I finally read an article by Kelly L. Stone called, How To Break Into National Magazines. Ruby Johnson, the organizer of my writer's group sent it to me. We don't know each other very well so I thought that was especially nice of her to remember that I'm trying to get an article published with no success so far.
While I was reading my heart sank. When you write an article you not only have to cite your quotes, and sources of information, you have to provide written proof, and verification of any material you put into said article. Not only that, quoted sources have to be nationally known experts with contact information. I definitely understand why the process is this way, and maybe I'm lazy, but I just want to write. It all just seems so overwhelming, and can't see past that info. I'm having a crisis in confidence as well. I keep thinking that I'm not good enough to be published. This is/has been a waste of time. How am I going to support myself and the kids if Merwyn dies? What if I can't bring myself to desire and be in love with him again? He killed them in me by punishing me through passive/aggressive behavior for several years. He refuses to deal with any problems that come our way. He has actually admitted that he prefers to sweep things under the rug and doesn't want to face life if he can help it. What if our marriage fails and I want/need to leave? How am I going to support myself and the kids? How will I get health insurance? Or do I stay in a mediocre marriage for the financial support I get? Now you see why my heart sank. I know it's as easy as printing sources on paper when you find them, as well as the contact information for them. But it seems like so much more.

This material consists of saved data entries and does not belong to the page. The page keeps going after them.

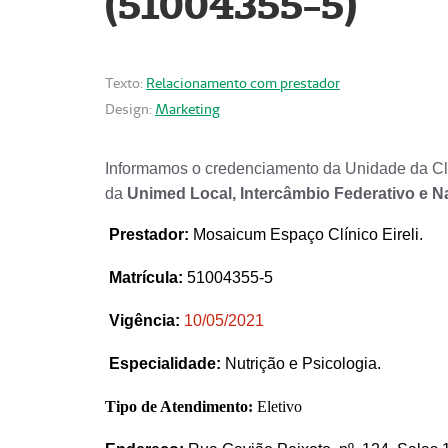
(51004355-5)
Texto:
Relacionamento com prestador
Design:
Marketing
Informamos o credenciamento da Unidade da Clí
da
Unimed Local, Intercâmbio Federativo e N
Prestador
:
Mosaicum Espaço Clínico Eireli.
Matrícula:
51004355-5
Vigência:
1
0/05/2021
Especialidade:
Nutrição e Psicologia.
Tipo de Atendimento:
Eletivo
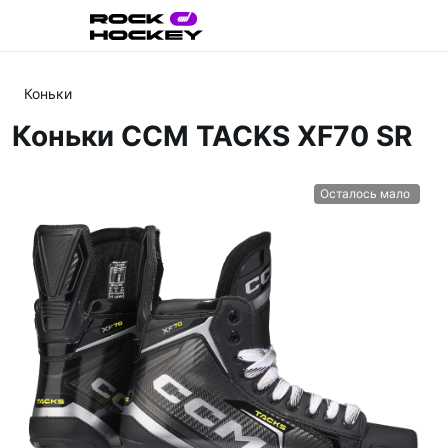
Коньки
Коньки CCM TACKS XF70 SR
Осталось мало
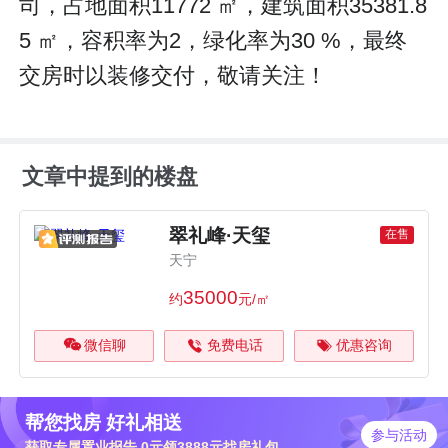
司，占地面积11772 ㎡，建筑面积35381.8
5 ㎡，容积率为2，绿化率为30 %，最终
交房时以装修交付，敬请关注！
文章中提到的楼盘
翠礼峰·天玺
在售
天宁
35000
约
元/㎡
微信聊
免费电话
优惠咨询
帮您找房 好礼相送
参与活动
获取专属置业报告 0元领3888元找房礼包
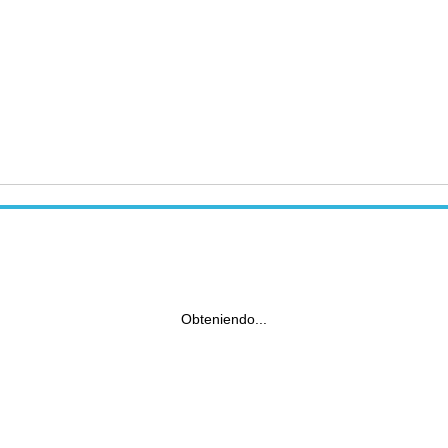
Obteniendo...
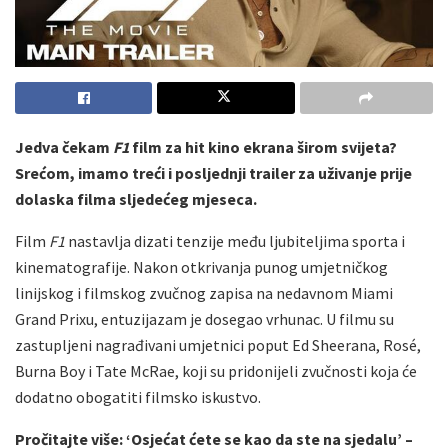
Jedva čekam
F1
film za hit kino ekrana širom svijeta?
Srećom, imamo treći i posljednji trailer za uživanje prije
dolaska filma sljedećeg mjeseca.
Film
F1
nastavlja dizati tenzije među ljubiteljima sporta i
kinematografije. Nakon otkrivanja punog umjetničkog
linijskog i filmskog zvučnog zapisa na nedavnom Miami
Grand Prixu, entuzijazam je dosegao vrhunac. U filmu su
zastupljeni nagrađivani umjetnici poput Ed Sheerana, Rosé,
Burna Boy i Tate McRae, koji su pridonijeli zvučnosti koja će
dodatno obogatiti filmsko iskustvo.
Pročitajte više: ‘Osjećat ćete se kao da ste na sjedalu’ –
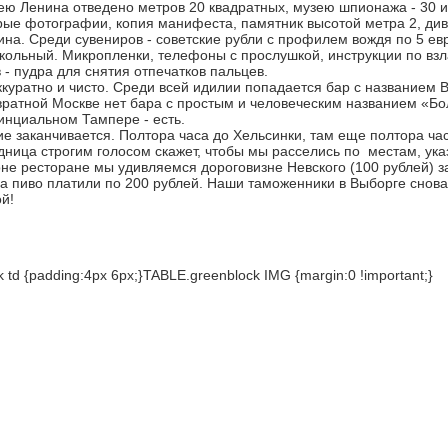
ею Ленина отведено метров 20 квадратных, музею шпионажа - 30 и
арые фотографии, копия манифеста, памятник высотой метра 2, див
на. Среди сувениров - советские рубли с профилем вождя по 5 ев
икольный. Микропленки, телефоны с прослушкой, инструкции по в
- пудра для снятия отпечатков пальцев.
куратно и чисто. Среди всей идилии попадается бар с названием Bi
вратной Москве нет бара с простым и человеческим названием «Бо
инциальном Тампере - есть.
е заканчивается. Полтора часа до Хельсинки, там еще полтора ча
дница строгим голосом скажет, чтобы мы расселись по местам, ука
гоне ресторане мы удивляемся дороговизне Невского (100 рублей) з
за пиво платили по 200 рублей. Наши таможенники в Выборге снов
й!
 td {padding:4px 6px;}TABLE.greenblock IMG {margin:0 !important;}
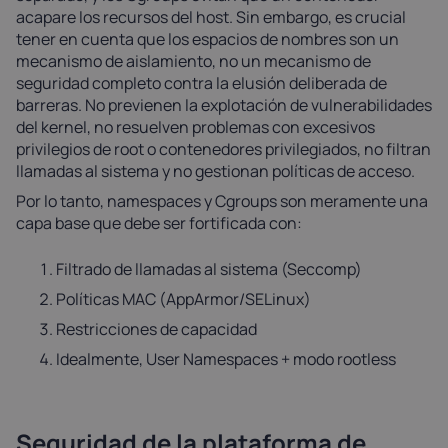
acapare los recursos del host. Sin embargo, es crucial
tener en cuenta que los espacios de nombres son un
mecanismo de aislamiento, no un mecanismo de
seguridad completo contra la elusión deliberada de
barreras. No previenen la explotación de vulnerabilidades
del kernel, no resuelven problemas con excesivos
privilegios de root o contenedores privilegiados, no filtran
llamadas al sistema y no gestionan políticas de acceso.
Por lo tanto, namespaces y Сgroups son meramente una
capa base que debe ser fortificada con:
Filtrado de llamadas al sistema (Seccomp)
Políticas MAC (AppArmor/SELinux)
Restricciones de capacidad
Idealmente, User Namespaces + modo rootless
Seguridad de la plataforma de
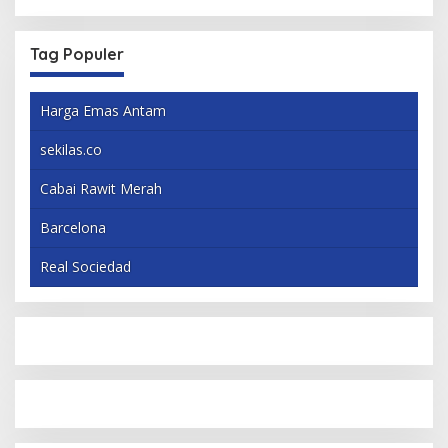
Tag Populer
Harga Emas Antam
sekilas.co
Cabai Rawit Merah
Barcelona
Real Sociedad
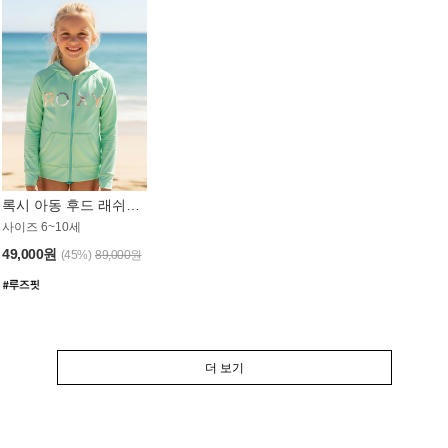
록시 아동 후드 래쉬가드 GT764MRX
사이즈 6~10세
49,000원
(45%)
89,000원
더 보기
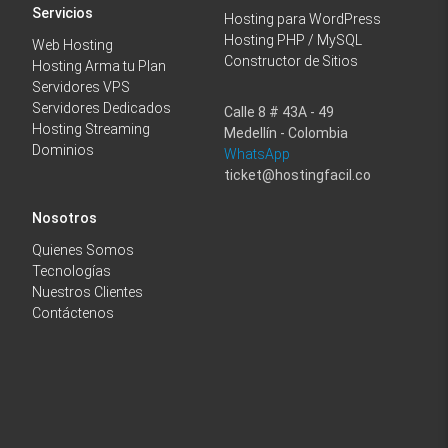
Servicios
Hosting para WordPress
Hosting PHP / MySQL
Web Hosting
Constructor de Sitios
Hosting Arma tu Plan
Servidores VPS
Servidores Dedicados
Calle 8 # 43A - 49
Hosting Streaming
Medellín - Colombia
Dominios
WhatsApp
ticket@hostingfacil.co
Nosotros
Quienes Somos
Tecnologías
Nuestros Clientes
Contáctenos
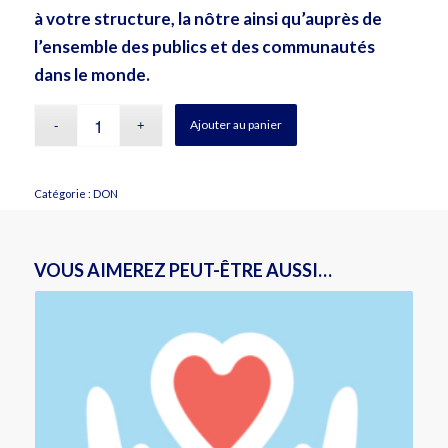
à votre structure, la nôtre ainsi qu’auprès de
l’ensemble des publics et des communautés
dans le monde.
Ajouter au panier
Catégorie :
DON
VOUS AIMEREZ PEUT-ÊTRE AUSSI…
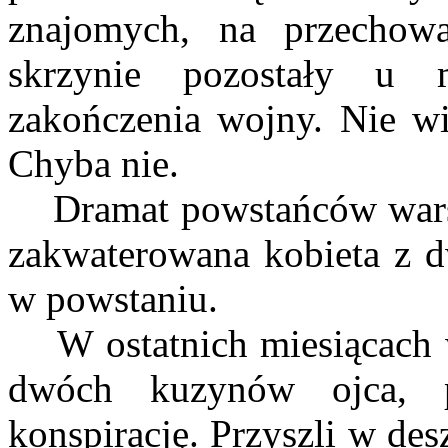
znajomych, na przechowa
skrzynie pozostały u m
zakończenia wojny. Nie wie
Chyba nie.
Dramat powstańców warsza
zakwaterowana kobieta z d
w powstaniu.
W ostatnich miesiącach w
dwóch kuzynów ojca, 
konspirację. Przyszli w de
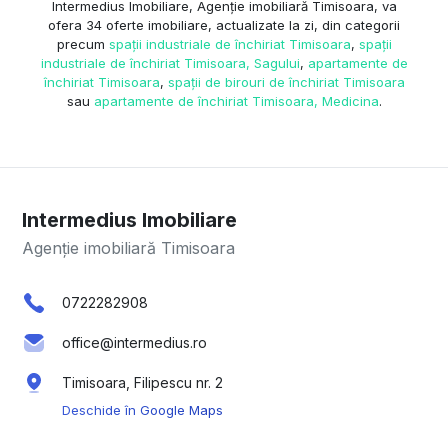
Intermedius Imobiliare, Agenție imobiliară Timisoara, va
ofera 34 oferte imobiliare, actualizate la zi, din categorii
precum
spații industriale de închiriat Timisoara
,
spații
industriale de închiriat Timisoara, Sagului
,
apartamente de
închiriat Timisoara
,
spații de birouri de închiriat Timisoara
sau
apartamente de închiriat Timisoara, Medicina
.
Intermedius Imobiliare
Agenție imobiliară Timisoara
0722282908
office@intermedius.ro
Timisoara, Filipescu nr. 2
Deschide în Google Maps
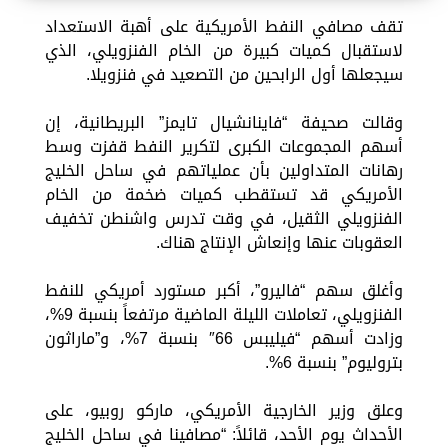
تقف مصافي النفط الأمريكية على أهبة الاستعداد
لاستقبال كميات كبيرة من الخام الفنزويلي، الذي
سيجعلها أول الرابحين من التصعيد في فنزويلا.
وقالت صحيفة “فاينانشيال تايمز” البريطانية، إن
أسهم المجموعات الكبرى لتكرير النفط قفزت وسط
رهانات المتداولين بأن عملياتهم في ساحل الخليج
الأمريكي قد تستقطب كميات ضخمة من الخام
الفنزويلي الثقيل، في وقت تدرس واشنطن تخفيف
العقوبات عنها وإنعاش الإنتاج هناك.
وأغلق سهم “فاليرو”، أكبر مستورد أمريكي للنفط
الفنزويلي، تعاملات الليلة الماضية مرتفعاً بنسبة 9%،
وزادت أسهم “فيليبس 66″ بنسبة 7%، و”ماراثون
بتروليوم” بنسبة 6%.
وعلق وزير الخارجية الأمريكي، ماركو روبيو، على
الأحداث يوم الأحد، قائلاً: “مصافينا في ساحل الخليج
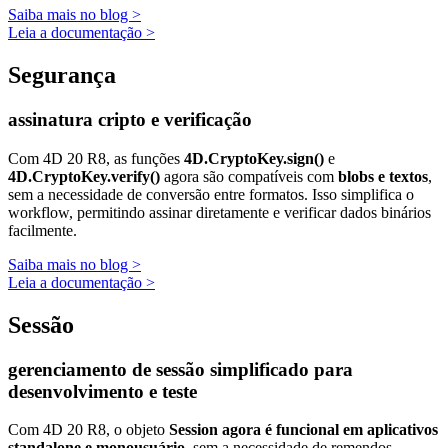
Saiba mais no blog >
Leia a documentação >
Segurança
assinatura cripto e verificação
Com 4D 20 R8, as funções
4D.CryptoKey.sign()
e
4D.CryptoKey.verify()
agora são compatíveis com
blobs e textos
,
sem a necessidade de conversão entre formatos. Isso simplifica o
workflow, permitindo assinar diretamente e verificar dados binários
facilmente.
Saiba mais no blog >
Leia a documentação >
Sessão
gerenciamento de sessão simplificado para
desenvolvimento e teste
Com 4D 20 R8, o objeto
Session agora é funcional em aplicativos
standalone e monousuário
, sem a necessidade de remendos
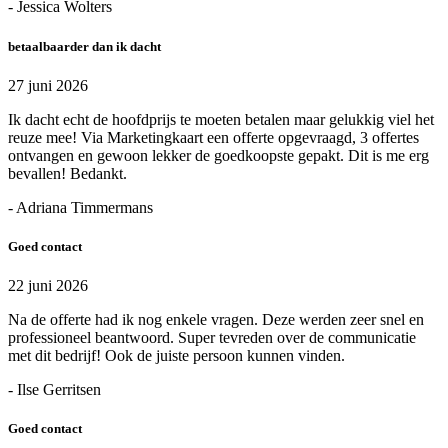
- Jessica Wolters
betaalbaarder dan ik dacht
27 juni 2026
Ik dacht echt de hoofdprijs te moeten betalen maar gelukkig viel het
reuze mee! Via Marketingkaart een offerte opgevraagd, 3 offertes
ontvangen en gewoon lekker de goedkoopste gepakt. Dit is me erg
bevallen! Bedankt.
- Adriana Timmermans
Goed contact
22 juni 2026
Na de offerte had ik nog enkele vragen. Deze werden zeer snel en
professioneel beantwoord. Super tevreden over de communicatie
met dit bedrijf! Ook de juiste persoon kunnen vinden.
- Ilse Gerritsen
Goed contact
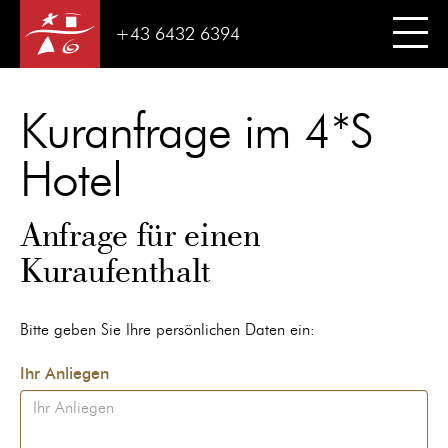
+43 6432 6394
Kuranfrage im 4*S
Hotel
Anfrage für einen
Kuraufenthalt
Bitte geben Sie Ihre persönlichen Daten ein:
Ihr Anliegen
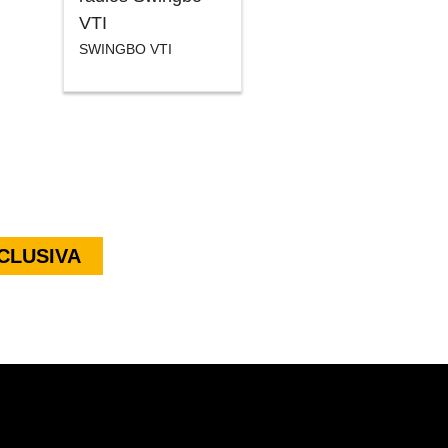
VTI
SWINGBO VTI
CLUSIVA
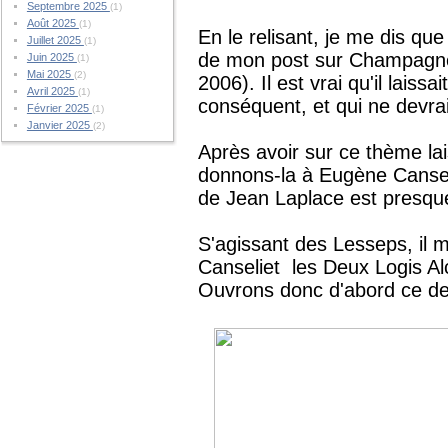
Septembre 2025
(1)
Août 2025
(1)
En le relisant, je me dis que
Juillet 2025
(1)
de mon post sur Champagne e
Juin 2025
(1)
Mai 2025
(2)
2006). Il est vrai qu'il laiss
Avril 2025
(1)
conséquent, et qui ne devrai
Février 2025
(1)
Janvier 2025
(2)
Après avoir sur ce thème la
donnons-la à Eugène Canseli
de Jean Laplace est presque
S'agissant des Lesseps, il 
Canseliet les Deux Logis Alc
Ouvrons donc d'abord ce de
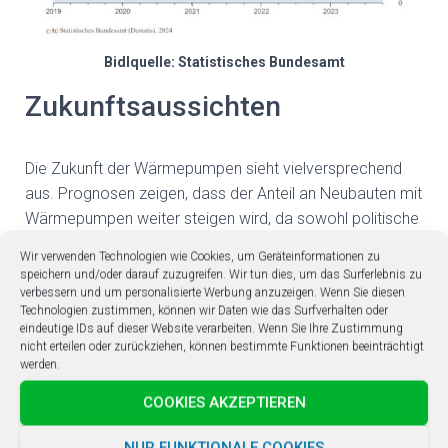
Bidlquelle: Statistisches Bundesamt
Zukunftsaussichten
Die Zukunft der Wärmepumpen sieht vielversprechend
aus. Prognosen zeigen, dass der Anteil an Neubauten mit
Wärmepumpen weiter steigen wird, da sowohl politische
als auch gesellschaftliche Trends nachhaltige
Wir verwenden Technologien wie Cookies, um Geräteinformationen zu
Energielösungen fördern.
speichern und/oder darauf zuzugreifen. Wir tun dies, um das Surferlebnis zu
verbessern und um personalisierte Werbung anzuzeigen. Wenn Sie diesen
Technologische Entwicklungen wie die Kombination von
Technologien zustimmen, können wir Daten wie das Surfverhalten oder
eindeutige IDs auf dieser Website verarbeiten. Wenn Sie Ihre Zustimmung
Wärmepumpen mit
Solaranlagen
und die neueste
nicht erteilen oder zurückziehen, können bestimmte Funktionen beeinträchtigt
Technologie
Photothermie
könnten die Effizienz und
werden.
Kosteneffektivität weiter verbessern, wodurch
COOKIES AKZEPTIEREN
Wärmepumpen noch attraktiver werden.
NUR FUNKTIONALE COOKIES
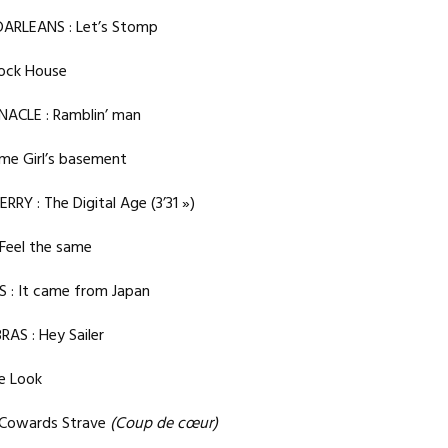
ARLEANS : Let’s Stomp
Rock House
ACLE : Ramblin’ man
me Girl’s basement
Y : The Digital Age (3’31 »)
Feel the same
 : It came from Japan
AS : Hey Sailer
he Look
Cowards Strave
(Coup de cœur)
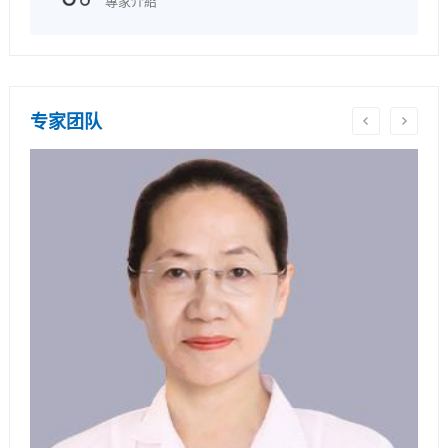
專家介紹
专家团队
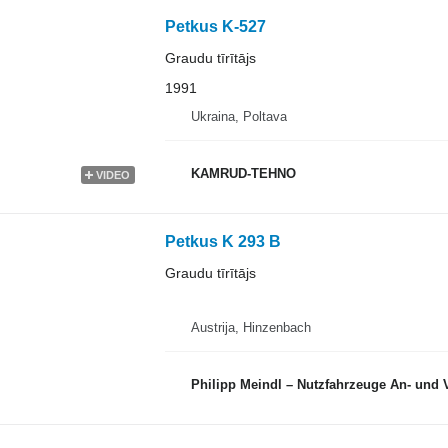
Petkus K-527
Graudu tīrītājs
1991
Ukraina, Poltava
KAMRUD-TEHNO
VIDEO
Petkus K 293 B
Graudu tīrītājs
Austrija, Hinzenbach
Philipp Meindl – Nutzfahrzeuge An- und 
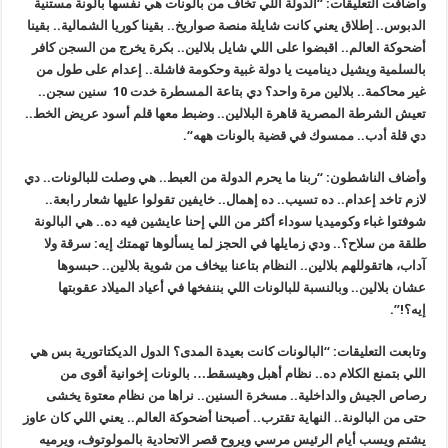
وأضافت التعليقات: “الدولة اللي تخاف من بالونات هي نفسها بالونة مستنية
الدبوس.. إطلاق يعني كانت شايلة منصة صواريخ.. بقينا كوريا الشمالية
..
بقينا
أضحوكة العالم.. اقبضوا على اللي شايل بلالين.. بكرة يخرج من السجن كافر
بالسلمية ويشيل ديناميت يا دولة غبية وحكومة فاشلة.. إعدام على طول من
غير محاكمة.. بلالين مرة واحد؟ دي بتاعة المسطرة خدت 10 سنين سجن..
تعيش الشرطة المصرية قاهرة البلالين.. وضبط معها قلم أسود عريض الخط..
دي قلة أدب.. ممسوك في قضية بالونات ههه
“.
وأضاف الناشطون: “ربنا ما يحرم الدولة من العبط.. هي وصلت للبالونات.. دي
لازم تاخد إعدام.. ده تسيب.. ده إهمال.. خايفين تقولوا عليها شعار رابعة
..
شوفتوا غباء وكوميديا سوداء أكثر من اللي إحنا عايشين فيه ده.. هي البالونة
طلقة من سلاح؟.. ودي زمايلها في الحجز لما يسألوها تهمتك إيه: سرقة ولا
آداب، هاتقوللهم بلالين.. النظام بتاعنا بيخاف من شوية بلالين.. حبسوها
عشان بلالين.. وبالنسبة للبالونات اللي بننفخها في أعياد الميلاد عقوبتها
إيه؟
!”.
وتابعت التعليقات: “البالونات كانت بعيدة المدى؟ الدول الديكتاتورية بس هي
اللي بتمنع الكلام ده.. نظام أهبل وهيسقط… بالونات إخوانية أقوى من
رصاص الجيش والداخلية.. مسخرة السنين.. نراها من نظام معتوة يخشى
حتى من البالونة.. النهاية تقترب.. أصبحنا أضحوكة العالم.. يعني اللي كان عاوز
يشتم ويسب أيام الرئيس مرسي ويروح قصر الاتحادية بالمولوتوف، ويرميه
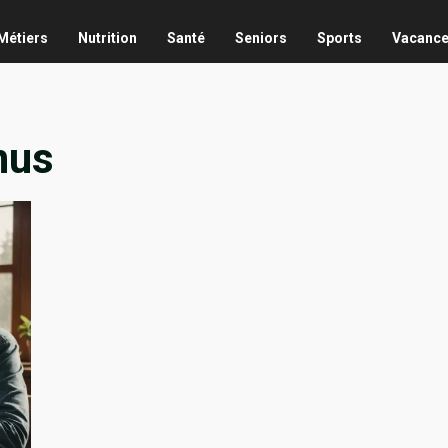
Métiers
Nutrition
Santé
Seniors
Sports
Vacanc
nus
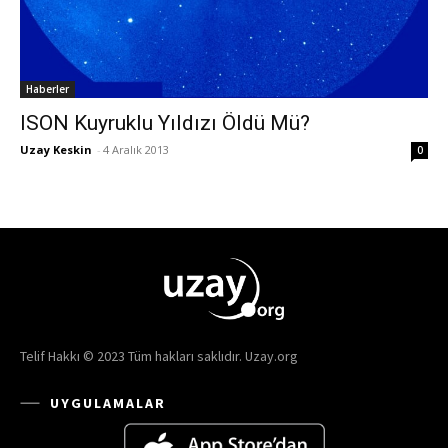
Haberler
ISON Kuyruklu Yıldızı Öldü Mü?
Uzay Keskin
-
4 Aralık 2013
0
Telif Hakkı © 2023 Tüm hakları saklıdır. Uzay.org
UYGULAMALAR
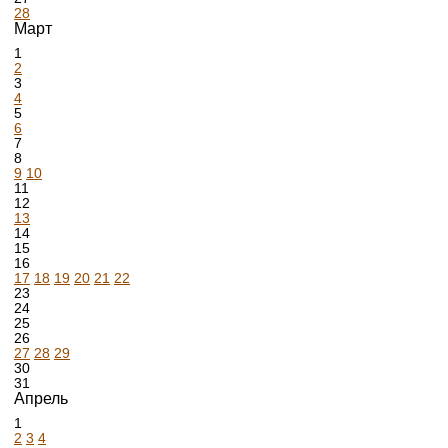
28
Март
1
2
3
4
5
6
7
8
9
10
11
12
13
14
15
16
17
18
19
20
21
22
23
24
25
26
27
28
29
30
31
Апрель
1
2
3
4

I need a whole lot of help. I'm starting to wonder what I want to do with a writing career. There are so many things to do with one. Should I go back to school (online only), take courses on Writer's Digest, or somehow find a mentor? I don't know. The only thing that is clear to me is that I'm very confused and feel like I can't get anything done. Time is running out. At least it seems that way. I have a talent and I'm going nowhere with it. I don't want fame, but I do want to be able to support myself. That's all. I'm not planning to become a millionare. Although that would be nice.
I did find and join a writer's group online called momwriters. One of the things they specify is that they help people that are just starting out at writing, as well as the seasoned author. They certainly seem like a helping hand to me. I sincerely hope it helps a lot. I feel all alone in this. I can't and don't have anyone to talk to about this that understands. Maybe if I get more active on the WD website I'll develop some friendships like I found Jennie and Shana on DJMB. It sure feels good to vent. Maybe I can write something for Captain Phil. I still need to finish my article about diabetes too. God help me. (please.) Thank you.